Bridesmaid in Distress
I’m guessing this wedding isn’t right around the corner? If you’ve already agreed to be a bridesmaid, sat on the promise for months, and the grand event is less than a few weeks away, you can’t rightfully back out. Timing does matter here, especially if you’re concerned with keeping the friendship intact. If, however, this isn’t the last minute, there are a few things to keep in mind when making a graceful retreat:
You Don’t Have To Do This
Assuming that you are giving the bride fair notice, you shouldn’t have to sacrifice your finances to be a bridesmaid. An $800 dress that you’ll wear for half a day is awfully steep—especially if you have a major financial goal to reach, like paying for graduate school. (Note to brides: Consider your maids’ financial situations before requiring them to buy a dress that costs more than $200.)
Give Notice As Soon As Possible
As soon as possible, let her know (gently) about your financial bind. The goal is not to make her feel so bad that she offers to pay for your dress. Tell her that you’ve thought long and hard about this and that it breaks your heart, but you unfortunately cannot afford to be her bridesmaid. Explain that you are headed to grad school in a matter of months, and that you hope she understands.
Blame Outside Factors
Make it less about the exorbitant price of the dress and more about the fact that you simply don’t have the money to be a member of the bridal party. Blame grad school. Blame your small (but, I hope, growing) savings account. Make the resignation about you, not her.

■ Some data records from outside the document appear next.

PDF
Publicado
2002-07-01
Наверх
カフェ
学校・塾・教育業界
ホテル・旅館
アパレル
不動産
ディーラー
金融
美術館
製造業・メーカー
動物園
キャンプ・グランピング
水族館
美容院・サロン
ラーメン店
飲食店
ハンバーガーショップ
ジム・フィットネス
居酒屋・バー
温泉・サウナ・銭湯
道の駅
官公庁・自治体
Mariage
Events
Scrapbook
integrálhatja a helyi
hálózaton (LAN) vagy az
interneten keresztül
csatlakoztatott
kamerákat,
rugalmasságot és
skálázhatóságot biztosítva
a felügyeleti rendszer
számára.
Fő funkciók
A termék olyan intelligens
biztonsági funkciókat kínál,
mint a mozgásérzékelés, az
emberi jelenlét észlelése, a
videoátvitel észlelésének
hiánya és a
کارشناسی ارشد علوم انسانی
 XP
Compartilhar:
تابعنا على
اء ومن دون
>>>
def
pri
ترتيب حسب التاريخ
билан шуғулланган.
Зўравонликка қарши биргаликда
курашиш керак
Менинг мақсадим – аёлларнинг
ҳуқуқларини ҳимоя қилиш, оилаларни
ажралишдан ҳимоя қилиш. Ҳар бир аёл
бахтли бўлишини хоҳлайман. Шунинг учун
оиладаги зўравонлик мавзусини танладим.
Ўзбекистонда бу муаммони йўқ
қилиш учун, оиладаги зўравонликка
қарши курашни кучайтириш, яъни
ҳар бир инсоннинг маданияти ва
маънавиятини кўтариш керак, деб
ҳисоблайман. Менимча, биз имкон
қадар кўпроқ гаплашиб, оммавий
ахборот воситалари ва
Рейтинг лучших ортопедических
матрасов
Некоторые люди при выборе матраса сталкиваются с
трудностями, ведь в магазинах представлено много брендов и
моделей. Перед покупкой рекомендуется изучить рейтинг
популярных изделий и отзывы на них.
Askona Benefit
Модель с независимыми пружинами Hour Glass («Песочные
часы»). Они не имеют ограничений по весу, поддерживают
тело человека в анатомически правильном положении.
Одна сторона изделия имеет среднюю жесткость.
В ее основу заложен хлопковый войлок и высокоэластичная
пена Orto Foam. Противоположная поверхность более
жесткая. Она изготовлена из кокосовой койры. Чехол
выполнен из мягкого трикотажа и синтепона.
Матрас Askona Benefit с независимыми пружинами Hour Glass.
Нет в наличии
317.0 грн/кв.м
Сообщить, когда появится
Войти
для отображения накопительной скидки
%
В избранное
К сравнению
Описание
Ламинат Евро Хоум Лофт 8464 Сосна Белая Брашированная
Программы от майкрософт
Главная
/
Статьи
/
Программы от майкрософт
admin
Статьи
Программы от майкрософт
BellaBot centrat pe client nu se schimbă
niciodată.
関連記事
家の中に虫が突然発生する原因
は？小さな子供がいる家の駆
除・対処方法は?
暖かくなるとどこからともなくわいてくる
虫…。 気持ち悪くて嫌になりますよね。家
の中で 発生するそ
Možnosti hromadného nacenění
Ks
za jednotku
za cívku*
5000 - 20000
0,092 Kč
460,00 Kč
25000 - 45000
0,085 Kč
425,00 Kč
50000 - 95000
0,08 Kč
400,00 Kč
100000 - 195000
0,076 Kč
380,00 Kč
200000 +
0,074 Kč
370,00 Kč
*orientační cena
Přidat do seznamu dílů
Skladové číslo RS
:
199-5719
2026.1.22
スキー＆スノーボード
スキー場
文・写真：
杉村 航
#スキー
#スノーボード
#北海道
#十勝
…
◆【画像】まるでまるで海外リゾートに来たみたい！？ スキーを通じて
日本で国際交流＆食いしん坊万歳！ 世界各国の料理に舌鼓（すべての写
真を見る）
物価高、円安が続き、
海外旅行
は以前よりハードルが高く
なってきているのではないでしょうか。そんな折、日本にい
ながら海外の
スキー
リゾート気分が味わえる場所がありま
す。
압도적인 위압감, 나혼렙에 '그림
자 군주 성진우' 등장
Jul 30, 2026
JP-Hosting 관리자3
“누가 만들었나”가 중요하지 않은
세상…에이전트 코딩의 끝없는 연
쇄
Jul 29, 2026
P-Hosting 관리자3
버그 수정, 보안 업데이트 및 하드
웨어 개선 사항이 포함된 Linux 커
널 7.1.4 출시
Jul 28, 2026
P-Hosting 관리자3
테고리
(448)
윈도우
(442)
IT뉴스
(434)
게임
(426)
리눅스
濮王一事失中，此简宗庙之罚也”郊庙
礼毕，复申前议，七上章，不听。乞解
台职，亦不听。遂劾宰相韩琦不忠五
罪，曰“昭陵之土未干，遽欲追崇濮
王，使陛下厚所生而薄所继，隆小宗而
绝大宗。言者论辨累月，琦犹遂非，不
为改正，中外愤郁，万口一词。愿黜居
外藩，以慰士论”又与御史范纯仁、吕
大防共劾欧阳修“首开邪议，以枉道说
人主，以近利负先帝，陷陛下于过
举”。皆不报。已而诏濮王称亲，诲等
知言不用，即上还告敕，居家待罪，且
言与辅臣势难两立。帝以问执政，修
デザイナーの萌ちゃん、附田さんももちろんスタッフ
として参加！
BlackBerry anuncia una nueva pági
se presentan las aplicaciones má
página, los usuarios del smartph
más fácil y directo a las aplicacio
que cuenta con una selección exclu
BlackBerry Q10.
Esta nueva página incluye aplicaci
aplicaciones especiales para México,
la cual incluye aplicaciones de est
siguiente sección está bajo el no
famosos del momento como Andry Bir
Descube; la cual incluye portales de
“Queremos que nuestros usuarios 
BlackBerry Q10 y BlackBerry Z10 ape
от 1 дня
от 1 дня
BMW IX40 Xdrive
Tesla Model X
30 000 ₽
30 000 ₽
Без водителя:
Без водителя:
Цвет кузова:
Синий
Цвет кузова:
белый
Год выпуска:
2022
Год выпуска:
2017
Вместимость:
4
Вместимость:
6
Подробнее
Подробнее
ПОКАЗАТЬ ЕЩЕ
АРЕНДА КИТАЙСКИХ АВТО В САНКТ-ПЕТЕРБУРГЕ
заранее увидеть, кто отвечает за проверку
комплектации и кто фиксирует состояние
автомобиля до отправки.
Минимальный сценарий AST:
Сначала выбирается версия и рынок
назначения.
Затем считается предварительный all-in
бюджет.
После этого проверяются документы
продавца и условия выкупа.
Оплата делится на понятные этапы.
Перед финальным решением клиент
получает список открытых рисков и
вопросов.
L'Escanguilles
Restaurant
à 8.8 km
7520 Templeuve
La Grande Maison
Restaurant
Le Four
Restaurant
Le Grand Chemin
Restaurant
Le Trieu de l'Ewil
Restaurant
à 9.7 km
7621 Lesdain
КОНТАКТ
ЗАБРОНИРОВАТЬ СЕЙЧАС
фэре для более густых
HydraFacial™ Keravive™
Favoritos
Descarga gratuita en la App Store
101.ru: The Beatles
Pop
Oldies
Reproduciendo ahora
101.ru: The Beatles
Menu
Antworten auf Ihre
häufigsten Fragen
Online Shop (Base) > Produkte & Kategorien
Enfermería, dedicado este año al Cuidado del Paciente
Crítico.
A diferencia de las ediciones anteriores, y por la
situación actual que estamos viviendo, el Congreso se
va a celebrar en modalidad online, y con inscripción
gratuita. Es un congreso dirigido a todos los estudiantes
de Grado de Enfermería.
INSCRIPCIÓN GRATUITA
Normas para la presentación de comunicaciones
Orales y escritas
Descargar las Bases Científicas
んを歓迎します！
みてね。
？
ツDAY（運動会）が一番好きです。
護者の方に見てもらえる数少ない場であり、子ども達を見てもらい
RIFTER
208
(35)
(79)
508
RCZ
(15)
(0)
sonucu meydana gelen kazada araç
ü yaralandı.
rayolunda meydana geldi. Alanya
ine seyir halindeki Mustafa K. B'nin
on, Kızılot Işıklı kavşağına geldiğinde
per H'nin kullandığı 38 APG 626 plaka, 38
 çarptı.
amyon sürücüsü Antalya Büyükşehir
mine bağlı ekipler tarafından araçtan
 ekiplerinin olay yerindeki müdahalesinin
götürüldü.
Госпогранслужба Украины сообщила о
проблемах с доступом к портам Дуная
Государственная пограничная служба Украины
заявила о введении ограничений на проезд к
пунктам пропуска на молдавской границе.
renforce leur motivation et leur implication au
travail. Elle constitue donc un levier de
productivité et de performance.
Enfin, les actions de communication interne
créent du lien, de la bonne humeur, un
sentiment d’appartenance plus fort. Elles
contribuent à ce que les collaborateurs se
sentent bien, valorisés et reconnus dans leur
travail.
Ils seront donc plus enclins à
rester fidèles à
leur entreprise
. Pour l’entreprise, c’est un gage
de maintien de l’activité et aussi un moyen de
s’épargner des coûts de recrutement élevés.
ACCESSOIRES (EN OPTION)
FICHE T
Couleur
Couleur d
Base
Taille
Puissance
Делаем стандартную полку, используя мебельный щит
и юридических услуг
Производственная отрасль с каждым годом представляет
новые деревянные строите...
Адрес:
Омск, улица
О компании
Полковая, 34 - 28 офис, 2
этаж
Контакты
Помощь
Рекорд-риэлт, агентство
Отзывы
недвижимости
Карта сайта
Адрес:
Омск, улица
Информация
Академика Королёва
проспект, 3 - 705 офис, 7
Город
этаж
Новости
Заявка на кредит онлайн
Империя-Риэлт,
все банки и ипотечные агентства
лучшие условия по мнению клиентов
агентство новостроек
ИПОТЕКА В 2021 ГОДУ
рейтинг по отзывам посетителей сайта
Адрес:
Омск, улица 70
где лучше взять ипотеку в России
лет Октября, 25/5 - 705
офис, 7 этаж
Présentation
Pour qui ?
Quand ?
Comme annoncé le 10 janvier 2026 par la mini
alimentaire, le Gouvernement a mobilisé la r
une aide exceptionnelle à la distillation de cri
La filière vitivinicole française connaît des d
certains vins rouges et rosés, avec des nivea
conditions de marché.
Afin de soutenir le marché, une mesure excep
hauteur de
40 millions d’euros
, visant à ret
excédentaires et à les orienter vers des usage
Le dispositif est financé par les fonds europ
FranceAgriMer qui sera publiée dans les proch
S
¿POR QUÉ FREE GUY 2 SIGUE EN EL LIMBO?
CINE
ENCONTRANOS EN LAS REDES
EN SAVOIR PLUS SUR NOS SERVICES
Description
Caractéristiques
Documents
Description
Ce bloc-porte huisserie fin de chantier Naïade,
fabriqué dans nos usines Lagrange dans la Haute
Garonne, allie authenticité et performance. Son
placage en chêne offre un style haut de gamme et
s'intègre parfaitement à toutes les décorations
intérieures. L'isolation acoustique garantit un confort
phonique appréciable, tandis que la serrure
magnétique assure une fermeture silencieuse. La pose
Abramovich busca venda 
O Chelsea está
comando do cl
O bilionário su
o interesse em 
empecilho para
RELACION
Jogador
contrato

Be Sensitive To Her Feelings
That said, her feelings may be hurt, at least initially. That’s why it’s very important that you emphasize the truth. At the same time, do let her know how honored you are that she wanted to include you in her special day and how deeply heartbroken you are. Mention that you’ll, of course, still attend and do everything you can to be there for her.
Find Another Way To Show You Care
Some cost-free ways to still be a big help on her wedding day: Arrive early to help set up flower arrangements or pass out programs. Put together a scrapbook of all your times together, or give her a call the night before to let her know you’re proud of her and can’t wait to see her tomorrow. Showing that you really care can go a long way to prove that it’s not personal. It’s just a matter of means.
If she’s really a friend, she should understand your reasons—and know that it wasn’t easy for you to make the decision that you did.